顔に生やしたひげは「威圧感を与えるため」。意気揚々とオリックス打線をねじ伏せた。1回、3番中川圭への5球目にこの日最速の159キロを計測。「初球から全力でいこうと思っていたからね」。失策が絡んで先制点を献上したが、2回以降は無失点にまとめ、6回6安打1失点(自責0)。堂々たる結果でウイニングボールを手にした。
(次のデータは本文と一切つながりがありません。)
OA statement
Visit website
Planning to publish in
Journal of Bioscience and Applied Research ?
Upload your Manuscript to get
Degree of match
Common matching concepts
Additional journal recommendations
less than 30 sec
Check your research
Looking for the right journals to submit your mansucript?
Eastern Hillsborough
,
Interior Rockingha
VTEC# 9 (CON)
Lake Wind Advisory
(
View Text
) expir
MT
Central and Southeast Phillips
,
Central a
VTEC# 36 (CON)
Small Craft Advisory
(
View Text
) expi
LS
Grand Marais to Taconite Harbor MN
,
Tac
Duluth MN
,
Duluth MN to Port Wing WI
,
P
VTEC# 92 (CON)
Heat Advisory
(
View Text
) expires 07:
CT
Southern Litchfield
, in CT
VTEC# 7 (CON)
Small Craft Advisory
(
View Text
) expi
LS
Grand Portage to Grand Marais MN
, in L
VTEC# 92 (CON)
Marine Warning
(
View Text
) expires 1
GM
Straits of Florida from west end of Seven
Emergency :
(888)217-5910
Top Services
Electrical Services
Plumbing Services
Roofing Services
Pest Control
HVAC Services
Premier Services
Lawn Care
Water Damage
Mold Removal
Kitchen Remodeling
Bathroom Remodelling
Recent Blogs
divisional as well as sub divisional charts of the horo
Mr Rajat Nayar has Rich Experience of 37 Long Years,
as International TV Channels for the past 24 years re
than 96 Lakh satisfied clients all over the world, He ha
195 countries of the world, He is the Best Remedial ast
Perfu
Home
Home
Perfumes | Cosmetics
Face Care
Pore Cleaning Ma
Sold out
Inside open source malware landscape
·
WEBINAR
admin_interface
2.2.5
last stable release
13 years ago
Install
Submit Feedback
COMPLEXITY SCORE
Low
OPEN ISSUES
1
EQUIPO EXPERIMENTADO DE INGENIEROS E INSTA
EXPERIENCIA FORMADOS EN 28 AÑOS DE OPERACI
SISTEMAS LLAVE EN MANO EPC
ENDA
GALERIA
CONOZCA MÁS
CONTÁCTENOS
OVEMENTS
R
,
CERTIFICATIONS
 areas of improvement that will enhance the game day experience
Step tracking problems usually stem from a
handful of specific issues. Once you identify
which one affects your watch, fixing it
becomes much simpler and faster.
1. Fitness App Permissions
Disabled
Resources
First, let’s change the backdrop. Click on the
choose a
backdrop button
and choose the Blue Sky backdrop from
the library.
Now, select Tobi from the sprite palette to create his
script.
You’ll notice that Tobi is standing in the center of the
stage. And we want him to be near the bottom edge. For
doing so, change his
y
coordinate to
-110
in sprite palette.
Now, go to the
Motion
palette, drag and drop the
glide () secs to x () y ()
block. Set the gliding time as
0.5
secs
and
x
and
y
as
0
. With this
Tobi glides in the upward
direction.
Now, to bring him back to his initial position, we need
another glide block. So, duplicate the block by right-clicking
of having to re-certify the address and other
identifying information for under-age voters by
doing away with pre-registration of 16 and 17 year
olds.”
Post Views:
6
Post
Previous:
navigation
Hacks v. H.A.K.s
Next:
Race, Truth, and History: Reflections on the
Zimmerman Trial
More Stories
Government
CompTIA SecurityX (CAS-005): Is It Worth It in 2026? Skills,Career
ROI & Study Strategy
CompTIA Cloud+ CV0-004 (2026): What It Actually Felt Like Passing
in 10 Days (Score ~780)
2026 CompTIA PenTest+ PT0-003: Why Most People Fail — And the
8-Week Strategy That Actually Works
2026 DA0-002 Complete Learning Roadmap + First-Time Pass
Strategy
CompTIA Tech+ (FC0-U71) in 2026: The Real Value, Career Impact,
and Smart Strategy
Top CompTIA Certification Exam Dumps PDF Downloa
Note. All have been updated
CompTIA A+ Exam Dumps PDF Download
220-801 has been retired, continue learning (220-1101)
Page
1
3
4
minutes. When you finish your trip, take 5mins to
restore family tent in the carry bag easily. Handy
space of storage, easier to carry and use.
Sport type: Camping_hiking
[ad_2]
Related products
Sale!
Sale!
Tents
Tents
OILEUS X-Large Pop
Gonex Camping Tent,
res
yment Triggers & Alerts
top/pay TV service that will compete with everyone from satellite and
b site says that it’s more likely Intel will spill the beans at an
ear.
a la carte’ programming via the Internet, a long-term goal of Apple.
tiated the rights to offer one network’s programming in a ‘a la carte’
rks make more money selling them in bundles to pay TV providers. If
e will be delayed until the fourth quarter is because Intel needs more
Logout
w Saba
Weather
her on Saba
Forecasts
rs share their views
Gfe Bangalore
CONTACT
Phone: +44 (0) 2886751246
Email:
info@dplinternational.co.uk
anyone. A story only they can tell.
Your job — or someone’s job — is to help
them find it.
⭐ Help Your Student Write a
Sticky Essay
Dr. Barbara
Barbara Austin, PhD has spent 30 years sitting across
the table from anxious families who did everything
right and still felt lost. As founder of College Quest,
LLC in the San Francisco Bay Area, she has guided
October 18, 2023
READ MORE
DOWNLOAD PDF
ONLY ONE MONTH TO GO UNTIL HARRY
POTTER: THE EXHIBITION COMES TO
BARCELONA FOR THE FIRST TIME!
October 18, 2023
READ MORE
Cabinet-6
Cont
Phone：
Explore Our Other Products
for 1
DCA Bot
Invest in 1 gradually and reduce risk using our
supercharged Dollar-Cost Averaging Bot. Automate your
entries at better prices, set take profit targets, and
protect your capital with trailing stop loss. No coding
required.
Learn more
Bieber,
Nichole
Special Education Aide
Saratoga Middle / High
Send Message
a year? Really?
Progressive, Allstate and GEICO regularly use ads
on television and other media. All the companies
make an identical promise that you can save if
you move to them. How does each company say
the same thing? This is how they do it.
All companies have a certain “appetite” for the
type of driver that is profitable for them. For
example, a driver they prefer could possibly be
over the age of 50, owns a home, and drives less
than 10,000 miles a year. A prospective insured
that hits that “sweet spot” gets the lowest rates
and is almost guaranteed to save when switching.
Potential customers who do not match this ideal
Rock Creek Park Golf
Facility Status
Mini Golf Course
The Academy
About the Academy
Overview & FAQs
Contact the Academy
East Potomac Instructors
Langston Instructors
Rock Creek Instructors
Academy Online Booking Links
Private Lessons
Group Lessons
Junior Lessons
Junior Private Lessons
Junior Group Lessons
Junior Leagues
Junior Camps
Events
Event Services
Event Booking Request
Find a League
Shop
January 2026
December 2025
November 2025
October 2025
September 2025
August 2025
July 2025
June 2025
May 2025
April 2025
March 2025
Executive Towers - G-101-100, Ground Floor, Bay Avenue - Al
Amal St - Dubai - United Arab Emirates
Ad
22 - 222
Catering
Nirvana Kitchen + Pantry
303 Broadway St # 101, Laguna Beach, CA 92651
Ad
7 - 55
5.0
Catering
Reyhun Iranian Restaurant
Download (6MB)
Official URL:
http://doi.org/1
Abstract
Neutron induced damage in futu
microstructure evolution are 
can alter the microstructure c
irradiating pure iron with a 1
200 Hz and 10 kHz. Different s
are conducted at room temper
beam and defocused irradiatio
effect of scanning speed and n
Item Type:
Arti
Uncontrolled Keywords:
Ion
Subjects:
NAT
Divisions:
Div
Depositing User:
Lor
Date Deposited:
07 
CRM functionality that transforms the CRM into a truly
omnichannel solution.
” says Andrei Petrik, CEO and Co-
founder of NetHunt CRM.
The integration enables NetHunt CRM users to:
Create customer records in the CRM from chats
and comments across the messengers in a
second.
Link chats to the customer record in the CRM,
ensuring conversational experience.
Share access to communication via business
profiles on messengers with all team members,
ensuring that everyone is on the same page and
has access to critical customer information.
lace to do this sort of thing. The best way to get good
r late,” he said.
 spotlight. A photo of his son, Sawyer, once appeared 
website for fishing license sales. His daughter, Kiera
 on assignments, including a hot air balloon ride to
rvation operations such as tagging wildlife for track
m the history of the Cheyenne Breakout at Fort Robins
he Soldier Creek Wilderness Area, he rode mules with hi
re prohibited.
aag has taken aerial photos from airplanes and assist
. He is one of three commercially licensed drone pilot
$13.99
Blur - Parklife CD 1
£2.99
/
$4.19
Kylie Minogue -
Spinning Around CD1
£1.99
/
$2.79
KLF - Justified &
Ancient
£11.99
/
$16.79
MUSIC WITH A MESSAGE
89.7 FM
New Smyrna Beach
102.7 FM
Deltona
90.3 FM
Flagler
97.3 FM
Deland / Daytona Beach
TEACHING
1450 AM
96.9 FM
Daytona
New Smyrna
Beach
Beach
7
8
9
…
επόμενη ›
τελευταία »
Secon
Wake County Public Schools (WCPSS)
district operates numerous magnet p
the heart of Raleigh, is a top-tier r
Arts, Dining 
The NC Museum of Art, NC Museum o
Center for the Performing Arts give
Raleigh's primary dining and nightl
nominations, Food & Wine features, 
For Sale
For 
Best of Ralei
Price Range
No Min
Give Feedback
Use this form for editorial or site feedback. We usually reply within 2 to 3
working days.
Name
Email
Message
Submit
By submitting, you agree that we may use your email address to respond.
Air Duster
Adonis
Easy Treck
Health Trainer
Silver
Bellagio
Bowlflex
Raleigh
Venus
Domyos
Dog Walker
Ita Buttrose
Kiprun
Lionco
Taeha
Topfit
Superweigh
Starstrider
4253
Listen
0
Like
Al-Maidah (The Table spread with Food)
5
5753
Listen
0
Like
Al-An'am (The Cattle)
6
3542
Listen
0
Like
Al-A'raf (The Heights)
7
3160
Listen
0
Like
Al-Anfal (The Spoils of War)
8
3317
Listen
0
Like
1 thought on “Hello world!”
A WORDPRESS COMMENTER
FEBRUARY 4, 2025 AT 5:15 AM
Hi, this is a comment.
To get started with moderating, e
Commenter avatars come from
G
18年に全米ドラフト1巡目指名を受けたが、交渉が難航して契約合意に至らず。19歳だった19年、ソフトバンクと異例の6年契約を結んだ。「世界一の球団」を目標に掲げるホークスにとって、全米ドラ1右腕を10代の頃から契約して育てるという新たな試みは、未来へのロールモデルとしての期待も大きかった。

初勝利まで5年かかり、本人も「もっと早く勝てたら」と話した。時間を要した分だけ、金の卵をふ化させた事実も尊い。「しっかり自分の目標を持ってやれば、必ずこういう日がくると証明できたと思う」。スチュワートに自信もつき、球団の育成も報われた。

直球の回転数は2700超。メジャー一線級投手と同等かそれ以上の数値だ。米スカウトも熱視線を送るが、花開いた右腕に球団は契約延長を検討しているという。2軍時代を知っている藤本監督も「だいぶ成長したかな」と目を細めた。

チームは24日まで12連敗を喫したが、20日ぶりに2連勝。首位オリックスを連倒して6ゲーム差に迫り、反撃態勢に入った。スチュワートは「連敗した分、連勝する」とチームの思いを代弁。「つなぐことができたのでうれしいね」。真夏の反攻のシンボルになる。【只松憲】

◇カーター・スチュワート・ジュニア

◆歩み 1999年(平11)11月2日生まれ。米フロリダ州出身。エウガリエ高3年時に61回2/3で防御率0・91、128奪三振をマーク。18年6月のドラフトでブレーブスから1巡目(全体8位)指名を受けたが交渉が難航。契約合意に至らず19年5月にソフトバンクと6年契約を結んだ。代理人はスコット・ボラス氏。

◆球種 最速160キロに迫る直球に、ツーシーム、フォーシーム、カーブ、チェンジアップ、スライダーを投げる。スライダーの回転数は3000回転超。

◆趣味 ゴルフを3歳で始め、日本にも愛用のクラブを持ってきた。入団時には「ベストスコアは65」とサラリ。ドライバーでは巨体を生かして360ヤード以上をかっ飛ばす。他にもボウリングのベストスコアは246で、卓球も得意。バットでは高校時代は26試合で10本塁打を放った。

◆サイズ 198センチ、101キロ。右投げ右打ち。今季推定年俸は1億1000万円。